_What you need to do:_
(1) Please list the groups of people that the Arizona trip passage names as making up the state's melting pot.
(2) Reproduce the Arizona trip passage word for word from "The trip to" up to and including "for 250,000 people.".

_Passage for review:_
The trip to the state of Arizona, organized in collaboration with former Master student Kimberly Robinson will focus on human adaptation to this vast desert frontier land, and on its melting pot of Anglo-Americans, Mexicans and indigenous peoples. The students will visit communities that have harnessed social and architectural projects into the development of sustainable agriculture. Lunches, dinners and cookery lessons will give them an idea of the state’s fusion gastronomy. On their tour of the Grand Canyon, the party will come to realize the importance of the River Colorado, which supplies water to five America states and northern Mexico, generating spin-off activities that provide jobs for 250,000 people.

_Supplied material:_
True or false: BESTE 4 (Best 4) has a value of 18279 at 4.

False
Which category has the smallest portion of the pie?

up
...
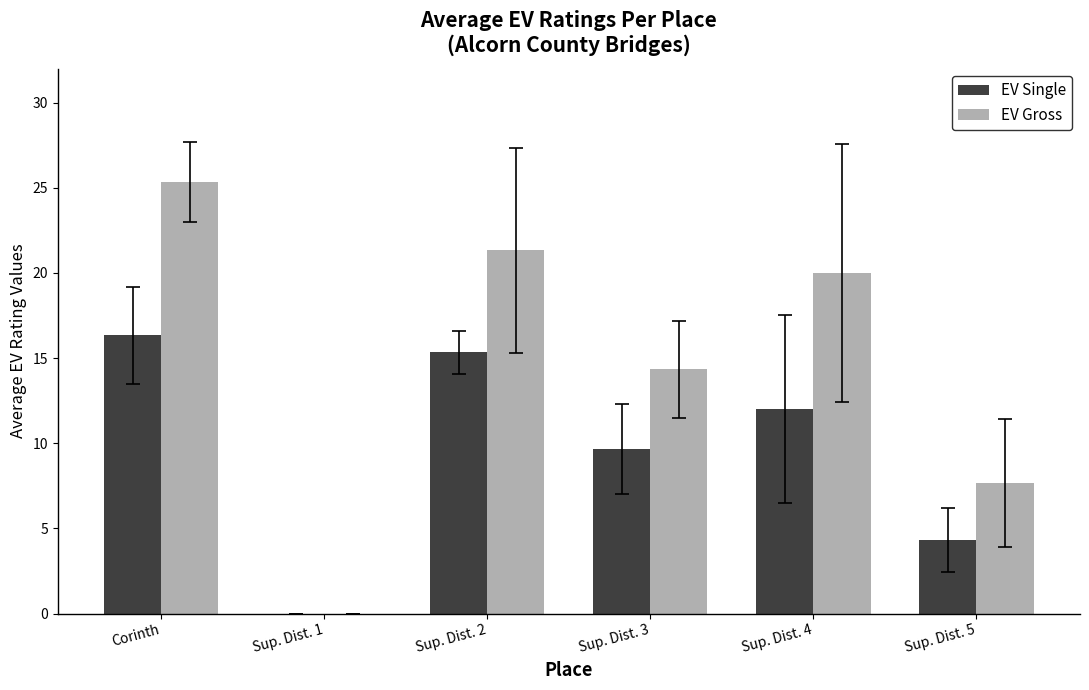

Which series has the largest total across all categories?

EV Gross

_Answers below:_
(1)
Anglo-Americans
Mexicans
indigenous peoples

(2)
The trip to the state of Arizona, organized in collaboration with former Master student Kimberly Robinson will focus on human adaptation to this vast desert frontier land, and on its melting pot of Anglo-Americans, Mexicans and indigenous peoples. The students will visit communities that have harnessed social and architectural projects into the development of sustainable agriculture. Lunches, dinners and cookery lessons will give them an idea of the state’s fusion gastronomy. On their tour of the Grand Canyon, the party will come to realize the importance of the River Colorado, which supplies water to five America states and northern Mexico, generating spin-off activities that provide jobs for 250,000 people.